Jane et Alan Kelvey faisaient route vers Cherbourg à bord de leur voilier quand le navire de guerre russe s'est manifesté. D'abord des coups de corne, puis, racontent ces retraités britanniques à la BBC, des « tirs de sommation en l'air ». L'expérience, disent-ils, fut « surréaliste ». La scène s'est déroulée mardi à la mi-journée à une quarantaine de kilomètres au sud de l'île de Wight, juste en dehors des eaux territoriales britanniques.
Le bâtiment russe était la frégate Amiral Grigorovitch. L'incident a aussitôt débordé du cadre maritime pour s'inviter dans la diplomatie : le Premier ministre Keir Starmer dit en avoir parlé avec les dirigeants du G7, réunis le même jour à Évian.
Deux récits, une même mer
Sur le déroulé, Londres et Moscou ne s'accordent pas. Selon le ministère britannique de la Défense, la frégate a tiré des coups de semonce « après des tentatives pour entrer en contact avec un navire britannique » ; ces tirs « n'étaient pas dirigés contre le navire » et « visaient à prévenir une éventuelle collision ». Les plaisanciers, eux, assurent ne pas avoir été « sur une trajectoire de collision ». « Ce n'était pas un incident avant que les coups de feu n'éclatent », résume Jane Kelvey.

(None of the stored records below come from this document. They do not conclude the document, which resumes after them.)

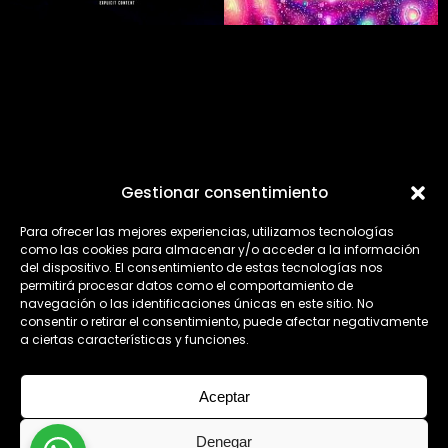
INSTAGRAM
YOUTUBE
Gestionar consentimiento
SPOTIFY
Para ofrecer las mejores experiencias, utilizamos tecnologías
como las cookies para almacenar y/o acceder a la información
del dispositivo. El consentimiento de estas tecnologías nos
permitirá procesar datos como el comportamiento de
navegación o las identificaciones únicas en este sitio. No
AVISO LEGAL
POLÍTICA DE PRIVACIDAD
consentir o retirar el consentimiento, puede afectar negativamente
a ciertas características y funciones.
Aceptar
Denegar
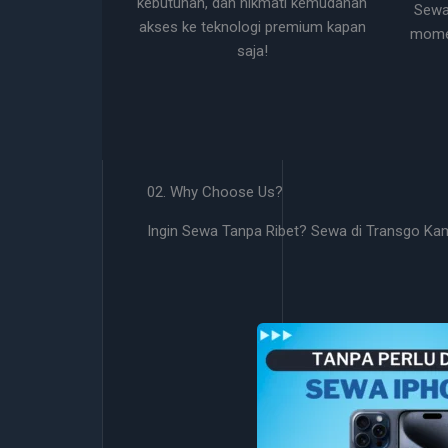
kebutuhan, dan nikmati kemudahan
Sewa
akses ke teknologi premium kapan
momen
saja!
02. Why Choose Us?
Ingin Sewa Tanpa Ribet? Sewa di Transgo Ka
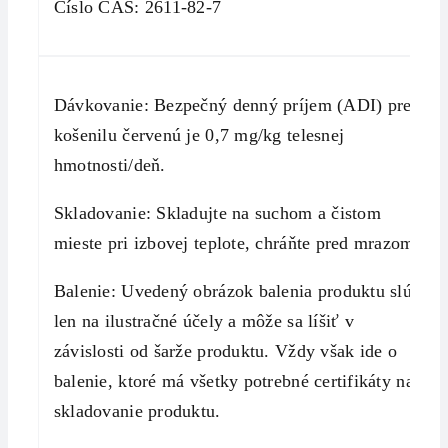
Číslo CAS: 2611-82-7
Dávkovanie: Bezpečný denný príjem (ADI) pre
košenilu červenú je 0,7 mg/kg telesnej
hmotnosti/deň.
Skladovanie: Skladujte na suchom a čistom
mieste pri izbovej teplote, chráňte pred mrazom.
Balenie: Uvedený obrázok balenia produktu slúži
len na ilustračné účely a môže sa líšiť v
závislosti od šarže produktu. Vždy však ide o
balenie, ktoré má všetky potrebné certifikáty na
skladovanie produktu.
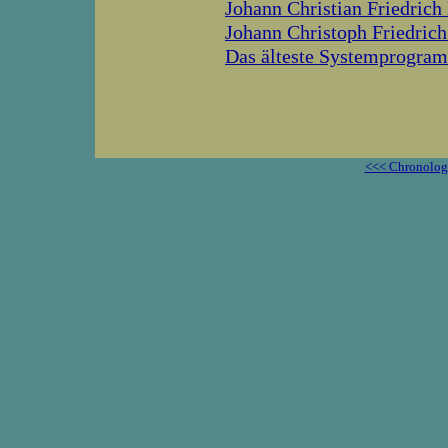
Johann Christian Friedrich
Johann Christoph Friedrich
Das älteste Systemprogram
<<< Chronolog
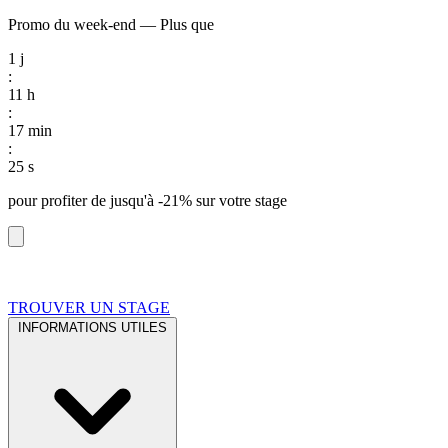
Promo du week-end
—
Plus que
1
j
:
11
h
:
17
min
:
24
s
pour profiter de
jusqu'à -21%
sur votre stage
TROUVER UN STAGE
INFORMATIONS UTILES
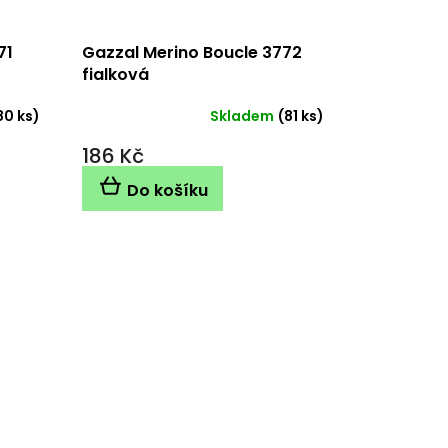
71
Gazzal Merino Boucle 3772
fialková
80 ks)
Skladem
(81 ks)
186 Kč
Do košíku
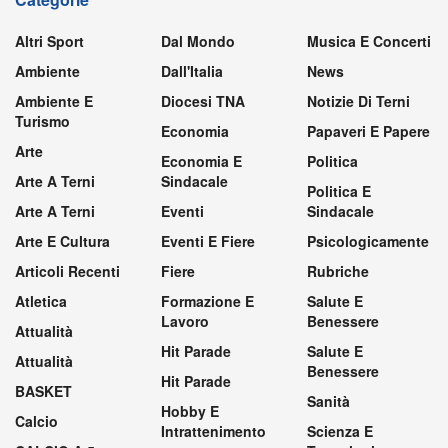
Altri Sport
Dal Mondo
Musica E Concerti
Ambiente
Dall'Italia
News
Ambiente E
Diocesi TNA
Notizie Di Terni
Turismo
Economia
Papaveri E Papere
Arte
Economia E
Politica
Arte A Terni
Sindacale
Politica E
Arte A Terni
Eventi
Sindacale
Arte E Cultura
Eventi E Fiere
Psicologicamente
Articoli Recenti
Fiere
Rubriche
Atletica
Formazione E
Salute E
Lavoro
Benessere
Attualità
Hit Parade
Salute E
Attualità
Benessere
Hit Parade
BASKET
Sanità
Hobby E
Calcio
Intrattenimento
Scienza E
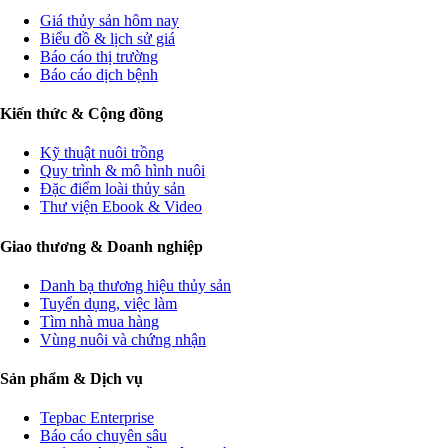
Giá thủy sản hôm nay
Biểu đồ & lịch sử giá
Báo cáo thị trường
Báo cáo dịch bệnh
Kiến thức & Cộng đồng
Kỹ thuật nuôi trồng
Quy trình & mô hình nuôi
Đặc điểm loài thủy sản
Thư viện Ebook & Video
Giao thương & Doanh nghiệp
Danh bạ thương hiệu thủy sản
Tuyển dụng, việc làm
Tìm nhà mua hàng
Vùng nuôi và chứng nhận
Sản phẩm & Dịch vụ
Tepbac Enterprise
Báo cáo chuyên sâu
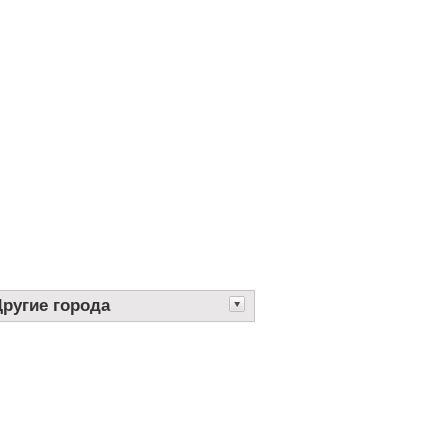
Другие города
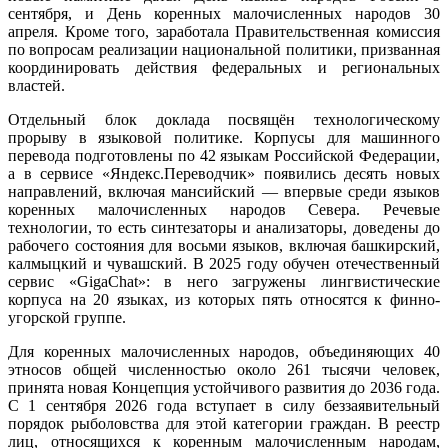
сентября, и День коренных малочисленных народов 30
апреля. Кроме того, заработала Правительственная комиссия
по вопросам реализации национальной политики, призванная
координировать действия федеральных и региональных
властей.
Отдельный блок доклада посвящён технологическому
прорыву в языковой политике. Корпусы для машинного
перевода подготовлены по 42 языкам Российской Федерации,
а в сервисе «Яндекс.Переводчик» появились десять новых
направлений, включая мансийский — впервые среди языков
коренных малочисленных народов Севера. Речевые
технологии, то есть синтезаторы и анализаторы, доведены до
рабочего состояния для восьми языков, включая башкирский,
калмыцкий и чувашский. В 2025 году обучен отечественный
сервис «GigaChat»: в него загружены лингвистические
корпуса на 20 языках, из которых пять относятся к финно-
угорской группе.
Для коренных малочисленных народов, объединяющих 40
этносов общей численностью около 261 тысячи человек,
принята новая Концепция устойчивого развития до 2036 года.
С 1 сентября 2026 года вступает в силу беззаявительный
порядок рыболовства для этой категории граждан. В реестр
лиц, относящихся к коренным малочисленным народам,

Moscou présente une tout autre version. Le voilier se serait approché « dangereusement » ; malgré des fusées éclairantes et des signaux sonores, il aurait poursuivi sa route, conduisant le commandant à « ouvrir le feu préventivement (...) avec des armes de petit calibre » lorsque la distance est passée sous les 150 mètres, selon le ministère russe de la Défense. Le voilier aurait alors « immédiatement » changé de cap.
Le double registre de Starmer
La réaction du chef du gouvernement britannique tient en deux temps. « L'évaluation du ministère de la Défense est qu'il s'agissait d'un navire de guerre à la dérive, et pas de quelque chose de plus inquiétant que ça », a-t-il déclaré à GB News. Avant d'ajouter, dans la même phrase, que « la Russie se montre clairement agressive à travers l'Europe » et que « nous assistons à des attaques soutenues par l'État » russe.
Ce balancement n'a rien d'anodin. Le Royaume-Uni a recensé ces derniers mois plusieurs épisodes liés à la Russie, sur fond de tensions exacerbées avec Moscou depuis le début de la guerre en Ukraine. Lundi encore, deux hommes recrutés via un contact russophone sur la messagerie Telegram ont été condamnés pour des incendies, dont l'un avait visé l'ancien domicile de Keir Starmer en mai 2025 — un dossier qui s'inscrit dans la série d'incidents attribués à Moscou en Europe.
Les autorités britanniques se sont d'ailleurs employées à isoler le cas. Les tirs de semonce constituent un incident « isolé », a insisté le ministère de la Défense, « sans lien » avec l'interception, deux jours plus tôt, d'un pétrolier de la « flotte fantôme » russe par des commandos britanniques, dans la même portion de Manche.
« Imprudent », mais « pas plus inquiétant que ça » : la formule de Keir Starmer dit l'équilibre que cherche Londres, entre prendre au sérieux une menace russe et refuser de la dramatiser.